Wednesday, November 5, 2014

Doctor Who & Vampire Bats in the House of Lords

This post is Part 7 in a series on the Doctor Who story "State Of Decay" by Terrance Dicks.

Naturally, the Doctor and his companion Romana cannot stand by and allow Vampire Lords to continue to oppress their subjects. Nor can they allow their new friend Adric to become the Chosen One, and be transformed into a vampire. So the Doctor studies the history of the Time Lords in his TARDIS, to learn how the Time Lords once defeated a great race of Space Vampires.

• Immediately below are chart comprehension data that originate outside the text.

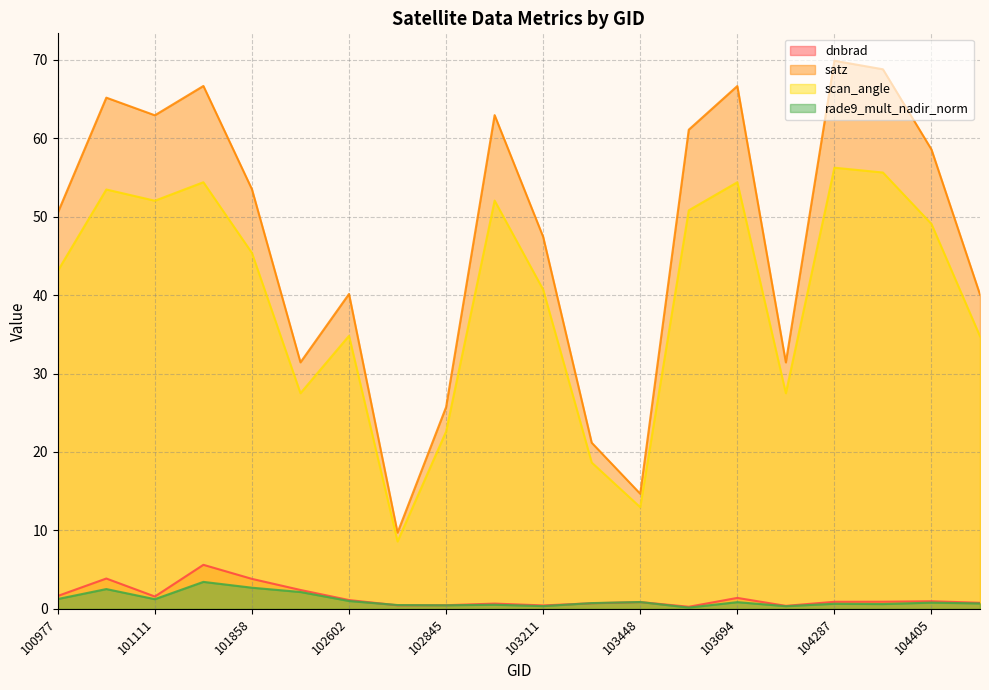

List the series in order of their peak value, highest first.

satz, scan_angle, dnbrad, rade9_mult_nadir_norm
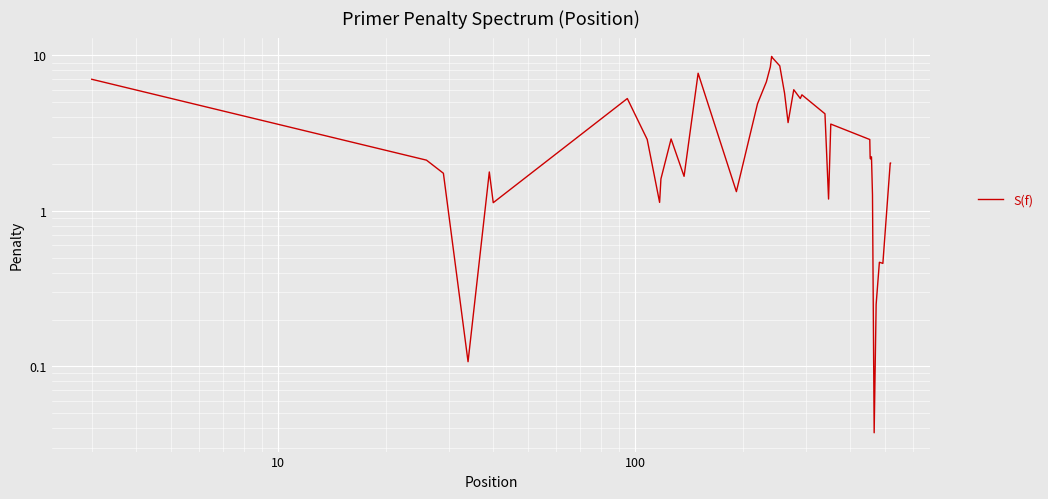

How many points are lower than both their immediate neighbors (excluding endpoints)?

11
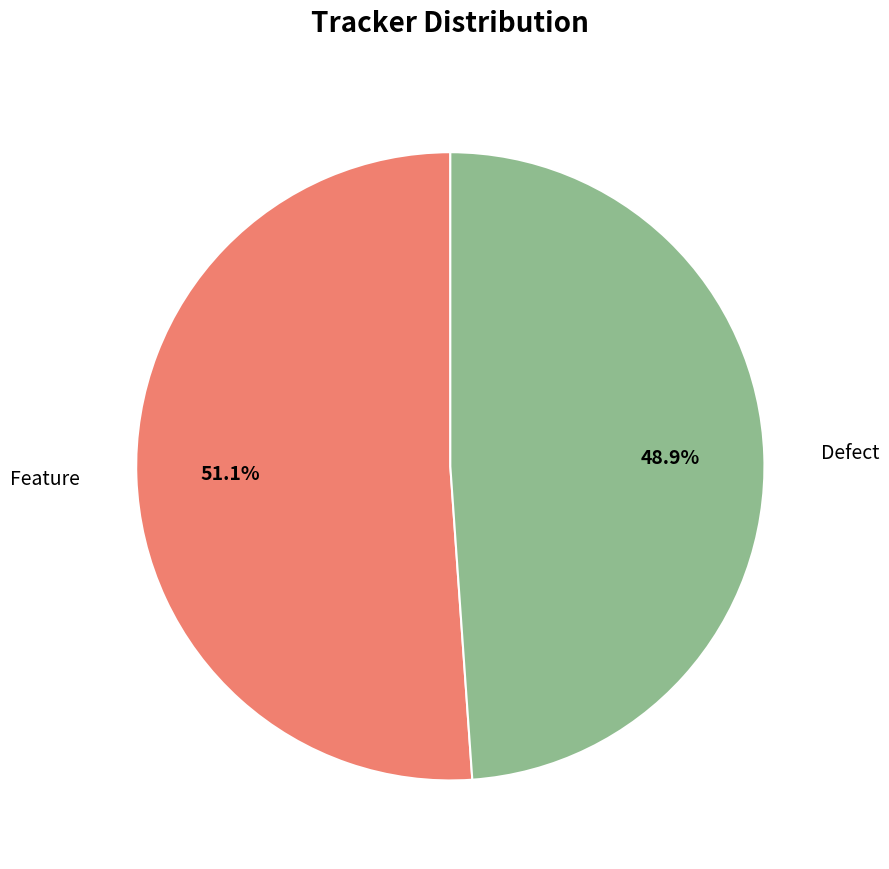

To the nearest percent, what is the average slice percentage?

50%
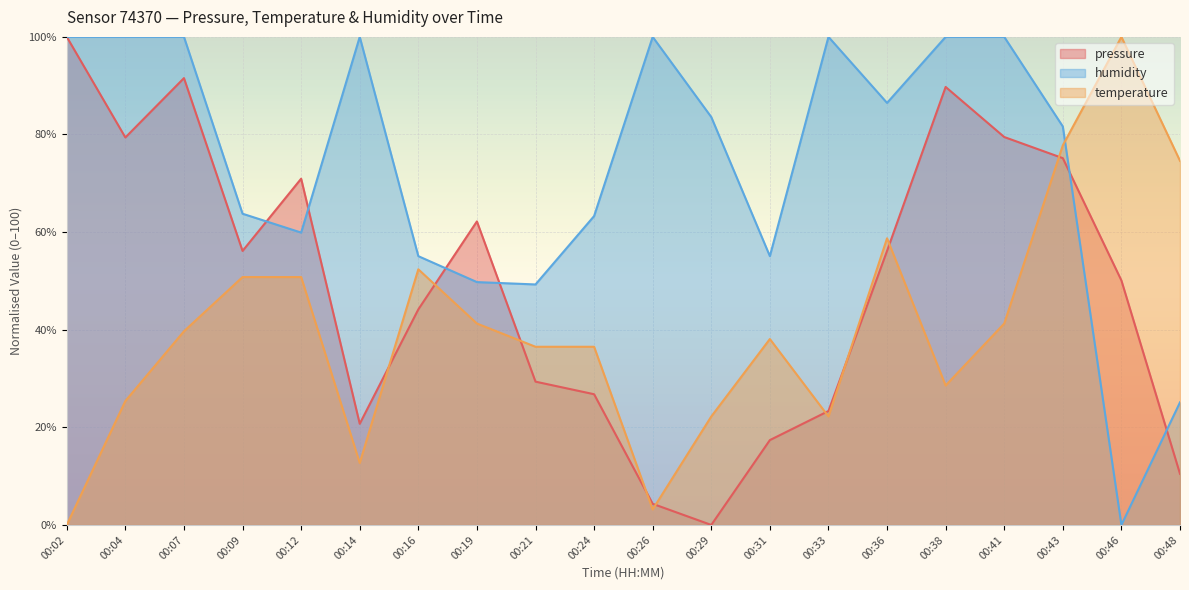

Which series ends up on top after the final intersection of humidity and pressure?

humidity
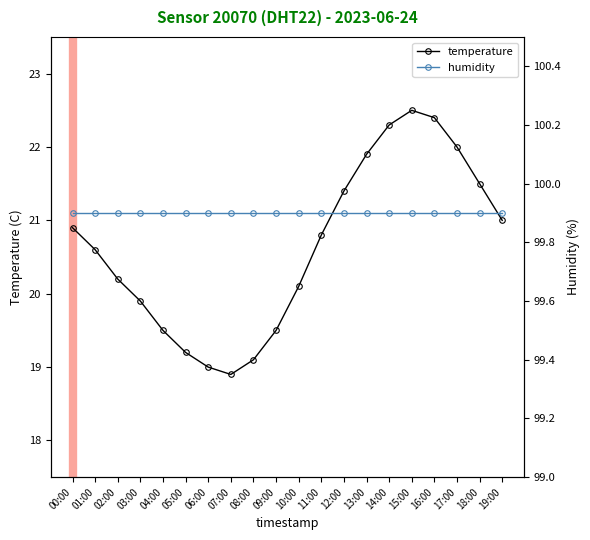

Rank the series by their average value, from lowest to highest.

temperature, humidity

Unfortunately, the Vampire Lords capture Romana while she attempts to rescue Adric, and they decided to sacrifice her to the Great One, the last of the great Space Vampires, as it awakens from its sleep beneath the Tower. 

Naturally, it's up to the Doctor to use his knowledge and wits to destroy the last Space Vampire, as well as the three Vampire Lords, before they kill Romana, or Adric joins their number.



You'd better move quick, Doctor. A vampire bat, one of the subjects of the vampire Lords, is already sucking away at Romana's neck!

According to Nicholas Pegg, who prepared the Information Text for the BBC DVD release of "State Of Decay," the way the bats bite Romana, and even the Doctor at one point, really got under some viewers' skin. Several influential organizations, including the Institute for Terrestrial Ecology and the Royal Society for the Prevention of Cruelty to Animals, complained about the portrayal of bloodsucking bats to the BBC. The issue even reached the British House of Lords. On December 4, 1980, Lord Melchett asked if Her Majesty's Government would order the Nature Conservancy Council to enlighten the BBC as to the "damage likely to be done to bats in this country, if they are portrayed as harmful to human beings as they were in a recent episode of Doctor Who." As he stood in the red-upholstered chamber of the Palace of Westminster, he went on to note that "All species of British bats are beneficial to human beings, and are now known to be drastically declining in numbers." 

A Fruit Bat awakens from its slumber at
Disney's Animal Kingdom
in Orlando, Florida.

All of this seems like an over-reaction to me. I mean, it's just an innocuous, little Doctor Who story, right? Of course, the problem with being an official is that you begin to think you always have to conduct business through official channels. Instead of these environmentalists writing letters to the BBC, or making speeches in the House of Lords, what they should have done was simply ring up author Terrance Dicks, point these facts out to him, and ask him nicely not to write any more vampire stories with bats in them. Ever again. I'm sure Terrance Dicks would have taken such well-intended, constructive criticism on board. I mean, look how well he got on with Script Editor Christopher H Bidmead!



In his Information Text, Nicholas Pegg goes on to note that, as Vampire Bats only live in Central and South America, this means all kinds of European bats are harmless. With all due respect to Mr Pegg, I feel I must respectfully disagree. We should always be on guard against anything that can harm us, and all bats are not created equal. Has he never heard of the games of Rounders, British Baseball, or Cricket, all of which are played with hard, wooden bats? Has he never heard of British American Tobacco, or BAT, whose product has been deemed so hazardous to human health that the British government has banned its advertisement? I mean, really! Talk about an over-reaction!